On view from Feb. 21 to May 23, 2010 the Dallas Museum of Art will present a landmark exhibition exploring the influential and profound relationship between photographers and painters who lived and worked along the Normandy coast of France during the mid-19th century.
The Lens of Impres-sionism: Photogra-phy and Painting Along the Normandy Coast, 1850-1874 reveals how the convergence of social, technological and commercial forces within the region affected artistic production and dramatically transformed the course of photography, impressionism and modern painting.
The exhibition will feature more than 100 works, including vintage prints, paintings, pastels and watercolors by artists and photographers including Gustav Courbet, Edgar Degas, Gustave Le Grey and Claude Monet.
“The Lens of Impressionism provides a wonderful opportunity to connect visitors with masterpieces by some of the greatest impressionist artists, including Monet and degas, and also offer insight and exposure to their colleagues, the pioneers of the art of photography,” said Bonnie Pitman, the Eugene McDermott director of the Dallas Museum of Art.
“ The presentation at the DMA is enhanced by our forthcoming collection Coastlines, which will further explore the theme, as well as in our own collection of impressionist works, from the Wendy and Emery reeves Collection, which this year celebrates its 25th year as part of the DMA.”
The exhibition will showcase paintings, photographs, and drawings by some of the most treasured artists in the world.

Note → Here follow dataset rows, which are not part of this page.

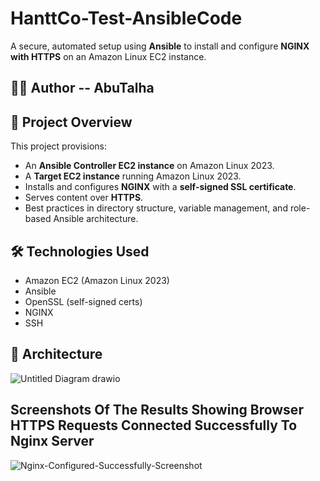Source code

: # HanttCo-Test-AnsibleCode
A secure, automated setup using **Ansible** to install and configure **NGINX with HTTPS** on an Amazon Linux EC2 instance.

## 🧑‍💻 Author -- **AbuTalha**

## 📌 Project Overview
This project provisions:
- An **Ansible Controller EC2 instance** on Amazon Linux 2023.
- A **Target EC2 instance** running Amazon Linux 2023.
- Installs and configures **NGINX** with a **self-signed SSL certificate**.
- Serves content over **HTTPS**.
- Best practices in directory structure, variable management, and role-based Ansible architecture.

## 🛠️ Technologies Used

- Amazon EC2 (Amazon Linux 2023)
- Ansible
- OpenSSL (self-signed certs)
- NGINX
- SSH

## 📐 Architecture

![Untitled Diagram drawio](https://github.com/user-attachments/assets/d6a34ba8-3882-4047-b9ac-d3805684143c)

## **Screenshots Of The Results Showing Browser HTTPS Requests Connected Successfully To Nginx Server**

![Nginx-Configured-Successfully-Screenshot](https://github.com/user-attachments/assets/c4b7c85f-a5f1-4cdf-80f9-7fe03ef7d977)
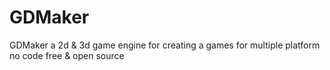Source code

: # GDMaker
GDMaker a 2d &amp; 3d  game engine for creating a games for multiple platform no code free &amp; open source 
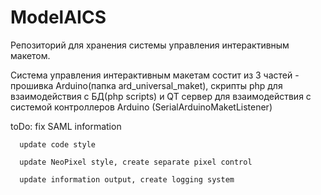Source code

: # ModelAICS
Репозиторий для хранения системы управления интерактивным макетом.

Система управления интерактивным макетам состит из 3 частей - прошивка Arduino(папка ard_universal_maket), скрипты php для взаимодействия с БД(php scripts) и QT сервер для взаимодействия с системой контроллеров Arduino (SerialArduinoMaketListener)

toDo: fix SAML information

      update code style

      update NeoPixel style, create separate pixel control
      
      update information output, create logging system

Inspired by the scenic Normandy coast of France, these works include representations of beach scenes, landscapes, fishing villages, resorts and the region’s pastoral beauty.
Archival materials related to early tourism will also be included in the exhibition to provide an innovative examination of the impact of the then new medium of photography on ideas of image making, the recording of passing time, the capacities of painting and the rise of impressionism itself.
“The Lens of Impressionism presents new insight into and scholarship on the response of impressionist painters to early photography within the context of a single geographic locale,” said Heather MacDonald, the Lillian and James H. Clark Associate Curator of European Art at the DMA and the coordinating curator for the exhibition.
“The work that was developed in the second half of the 19th century in the Normandy coast – a region that was intensely explored and celebrated by artists during this time – tells a revealing story about the cross-pollination of ideas between the emerging impressionist art movement and the new field of photography,” MacDonald said.
In addition to classes and workshops, gallery talks and tours, the DMA will launch its newly expanded smart phone tour, providing visitors with a new way to experience its collections and special exhibits.
The smart phone tour allows interaction with and learning more about the art on display in the galleries from their own Wi-Fi-enabled mobile devices or on loaned iPod Touches available free from the visitor service desks.
Visitors can view portraits of the artists featured while listening to brief artists biographies, discovering other works, exploring maps, and period images pinpointing the location in Normandy pictured in various works on view.
Located in the vibrant Arts District of downtown Dallas, the Dallas Museum of Art ranks among the leading art institutions in the country and is distinguished by its innovative exhibitions and groundbreaking educational programs. Established in 1903, the Museum welcomes more than 6,000,000 visitors annually.